§ **SOURCE DATA**
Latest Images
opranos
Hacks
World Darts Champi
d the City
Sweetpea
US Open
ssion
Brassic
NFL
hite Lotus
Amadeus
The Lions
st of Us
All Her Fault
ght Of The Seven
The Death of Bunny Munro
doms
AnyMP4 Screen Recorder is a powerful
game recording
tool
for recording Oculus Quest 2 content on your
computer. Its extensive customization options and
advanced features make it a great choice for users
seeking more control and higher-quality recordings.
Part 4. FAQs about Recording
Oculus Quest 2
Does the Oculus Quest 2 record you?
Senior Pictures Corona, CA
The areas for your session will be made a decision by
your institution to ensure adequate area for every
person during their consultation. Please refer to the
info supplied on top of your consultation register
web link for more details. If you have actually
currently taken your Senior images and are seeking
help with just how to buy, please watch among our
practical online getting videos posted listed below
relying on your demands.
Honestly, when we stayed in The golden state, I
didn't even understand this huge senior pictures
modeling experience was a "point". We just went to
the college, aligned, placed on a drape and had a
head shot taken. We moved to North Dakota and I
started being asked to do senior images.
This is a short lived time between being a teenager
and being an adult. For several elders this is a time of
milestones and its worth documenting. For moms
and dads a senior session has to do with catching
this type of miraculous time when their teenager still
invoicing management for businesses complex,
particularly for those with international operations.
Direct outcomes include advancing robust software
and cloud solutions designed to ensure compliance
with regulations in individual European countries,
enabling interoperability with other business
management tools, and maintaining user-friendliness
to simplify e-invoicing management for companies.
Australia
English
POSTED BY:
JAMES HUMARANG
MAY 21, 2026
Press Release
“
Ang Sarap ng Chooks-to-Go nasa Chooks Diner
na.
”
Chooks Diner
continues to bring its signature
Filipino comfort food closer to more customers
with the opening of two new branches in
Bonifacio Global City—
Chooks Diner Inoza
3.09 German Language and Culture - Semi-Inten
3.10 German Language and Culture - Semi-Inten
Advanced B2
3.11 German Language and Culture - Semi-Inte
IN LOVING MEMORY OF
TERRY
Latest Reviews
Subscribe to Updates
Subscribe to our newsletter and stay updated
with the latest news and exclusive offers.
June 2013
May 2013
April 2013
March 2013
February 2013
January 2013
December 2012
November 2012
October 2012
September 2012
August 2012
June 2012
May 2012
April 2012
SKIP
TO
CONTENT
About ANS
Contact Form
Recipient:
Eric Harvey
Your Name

§ **WHAT THE TASK ASKS**
Line for line, set down the listing above again.

§ **EXERCISE SOLUTION**
Latest Images
opranos
Hacks
World Darts Champi
d the City
Sweetpea
US Open
ssion
Brassic
NFL
hite Lotus
Amadeus
The Lions
st of Us
All Her Fault
ght Of The Seven
The Death of Bunny Munro
doms
AnyMP4 Screen Recorder is a powerful
game recording
tool
for recording Oculus Quest 2 content on your
computer. Its extensive customization options and
advanced features make it a great choice for users
seeking more control and higher-quality recordings.
Part 4. FAQs about Recording
Oculus Quest 2
Does the Oculus Quest 2 record you?
Senior Pictures Corona, CA
The areas for your session will be made a decision by
your institution to ensure adequate area for every
person during their consultation. Please refer to the
info supplied on top of your consultation register
web link for more details. If you have actually
currently taken your Senior images and are seeking
help with just how to buy, please watch among our
practical online getting videos posted listed below
relying on your demands.
Honestly, when we stayed in The golden state, I
didn't even understand this huge senior pictures
modeling experience was a "point". We just went to
the college, aligned, placed on a drape and had a
head shot taken. We moved to North Dakota and I
started being asked to do senior images.
This is a short lived time between being a teenager
and being an adult. For several elders this is a time of
milestones and its worth documenting. For moms
and dads a senior session has to do with catching
this type of miraculous time when their teenager still
invoicing management for businesses complex,
particularly for those with international operations.
Direct outcomes include advancing robust software
and cloud solutions designed to ensure compliance
with regulations in individual European countries,
enabling interoperability with other business
management tools, and maintaining user-friendliness
to simplify e-invoicing management for companies.
Australia
English
POSTED BY:
JAMES HUMARANG
MAY 21, 2026
Press Release
“
Ang Sarap ng Chooks-to-Go nasa Chooks Diner
na.
”
Chooks Diner
continues to bring its signature
Filipino comfort food closer to more customers
with the opening of two new branches in
Bonifacio Global City—
Chooks Diner Inoza
3.09 German Language and Culture - Semi-Inten
3.10 German Language and Culture - Semi-Inten
Advanced B2
3.11 German Language and Culture - Semi-Inte
IN LOVING MEMORY OF
TERRY
Latest Reviews
Subscribe to Updates
Subscribe to our newsletter and stay updated
with the latest news and exclusive offers.
June 2013
May 2013
April 2013
March 2013
February 2013
January 2013
December 2012
November 2012
October 2012
September 2012
August 2012
June 2012
May 2012
April 2012
SKIP
TO
CONTENT
About ANS
Contact Form
Recipient:
Eric Harvey
Your Name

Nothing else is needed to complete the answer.